■ Material to process ■
BEGIN
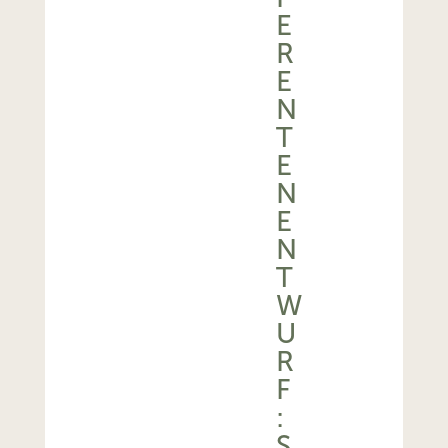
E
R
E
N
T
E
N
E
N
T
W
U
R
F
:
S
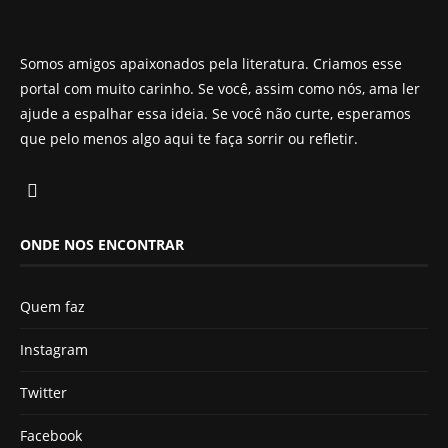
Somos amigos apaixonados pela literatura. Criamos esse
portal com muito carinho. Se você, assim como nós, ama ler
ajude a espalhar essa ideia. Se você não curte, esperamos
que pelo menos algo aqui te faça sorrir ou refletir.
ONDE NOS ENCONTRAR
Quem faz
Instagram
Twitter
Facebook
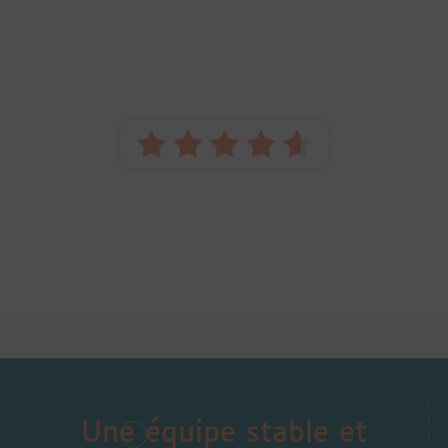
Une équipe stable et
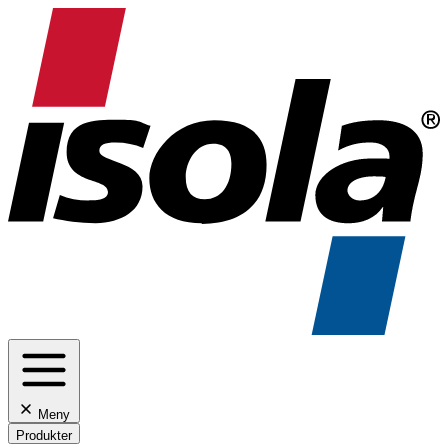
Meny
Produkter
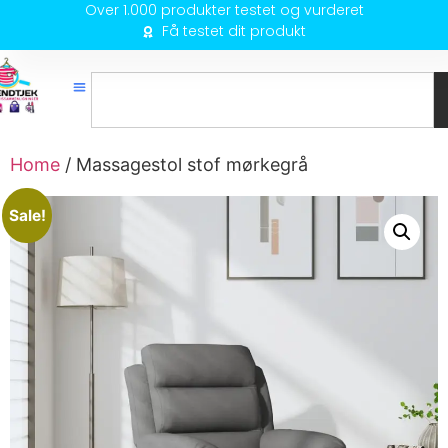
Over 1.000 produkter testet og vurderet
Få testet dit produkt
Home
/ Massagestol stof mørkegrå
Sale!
END
BEGIN
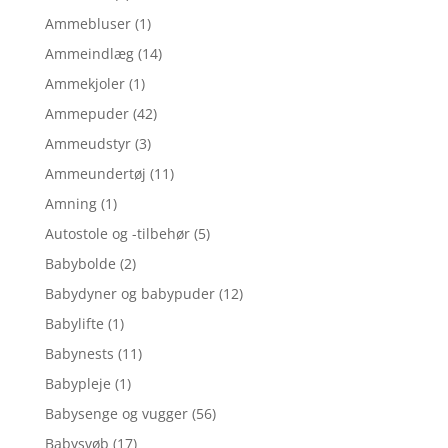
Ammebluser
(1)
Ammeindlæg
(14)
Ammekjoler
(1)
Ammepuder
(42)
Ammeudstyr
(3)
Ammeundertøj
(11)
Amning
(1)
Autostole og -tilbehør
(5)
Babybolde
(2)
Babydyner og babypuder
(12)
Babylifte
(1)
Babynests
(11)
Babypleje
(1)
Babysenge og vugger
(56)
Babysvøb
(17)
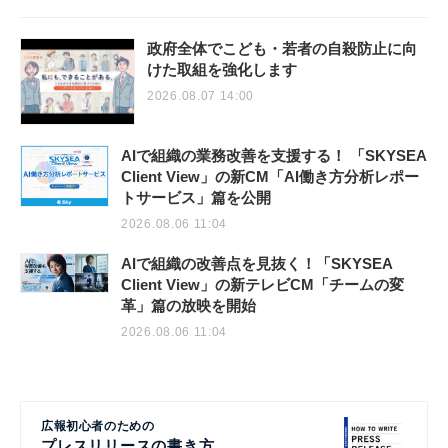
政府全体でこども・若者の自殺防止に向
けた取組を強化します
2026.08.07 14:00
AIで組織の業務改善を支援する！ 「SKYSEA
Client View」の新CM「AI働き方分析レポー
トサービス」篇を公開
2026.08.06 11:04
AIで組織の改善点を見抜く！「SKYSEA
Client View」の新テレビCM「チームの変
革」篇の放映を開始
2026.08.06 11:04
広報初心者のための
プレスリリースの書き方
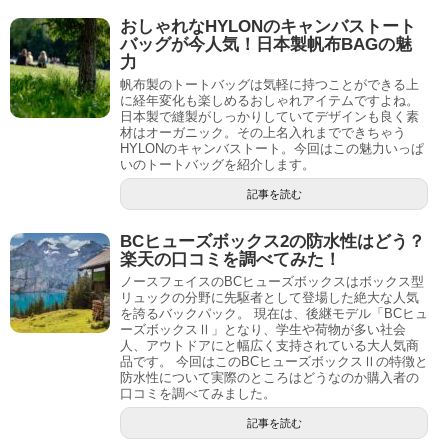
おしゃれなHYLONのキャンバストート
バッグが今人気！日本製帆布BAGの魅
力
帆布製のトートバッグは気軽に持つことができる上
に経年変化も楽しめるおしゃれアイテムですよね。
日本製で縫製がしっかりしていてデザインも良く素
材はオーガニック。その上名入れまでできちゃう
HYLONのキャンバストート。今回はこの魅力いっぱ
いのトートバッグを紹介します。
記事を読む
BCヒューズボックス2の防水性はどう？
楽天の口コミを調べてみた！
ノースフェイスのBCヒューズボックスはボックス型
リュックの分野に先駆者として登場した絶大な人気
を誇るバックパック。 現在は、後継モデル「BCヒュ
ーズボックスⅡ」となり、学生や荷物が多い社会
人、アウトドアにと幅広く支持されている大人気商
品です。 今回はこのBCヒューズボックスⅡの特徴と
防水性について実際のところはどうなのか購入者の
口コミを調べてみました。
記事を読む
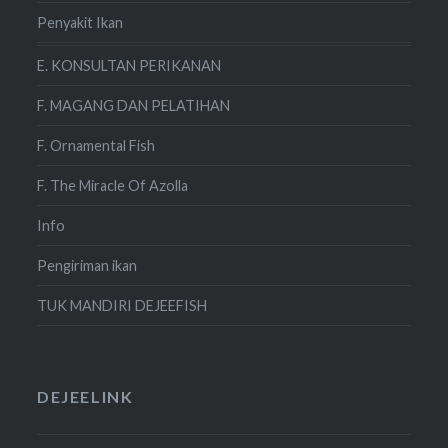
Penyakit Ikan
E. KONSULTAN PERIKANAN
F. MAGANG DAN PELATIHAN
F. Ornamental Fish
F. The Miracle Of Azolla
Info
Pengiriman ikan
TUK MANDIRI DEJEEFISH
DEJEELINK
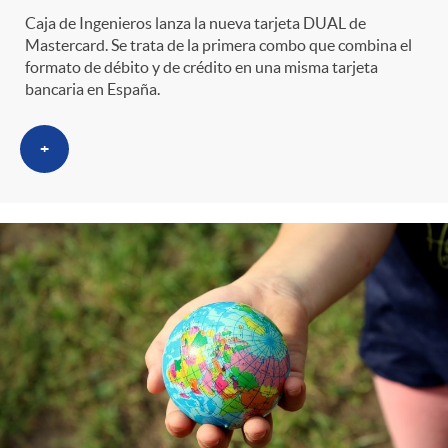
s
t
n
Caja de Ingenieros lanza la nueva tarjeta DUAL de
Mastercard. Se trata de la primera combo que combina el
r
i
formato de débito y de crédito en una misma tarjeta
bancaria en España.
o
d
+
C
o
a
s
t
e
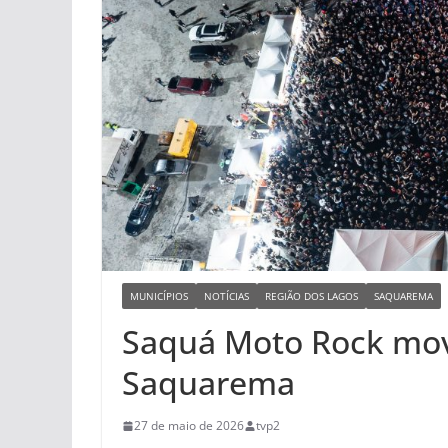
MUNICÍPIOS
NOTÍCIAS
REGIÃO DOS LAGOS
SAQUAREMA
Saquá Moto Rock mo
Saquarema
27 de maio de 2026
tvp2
END
■ Exercise goal ■
Identify each line above that contains the word "tarjeta" and copy those lines in full.

■ Exercise result ■
Caja de Ingenieros lanza la nueva tarjeta DUAL de
formato de débito y de crédito en una misma tarjeta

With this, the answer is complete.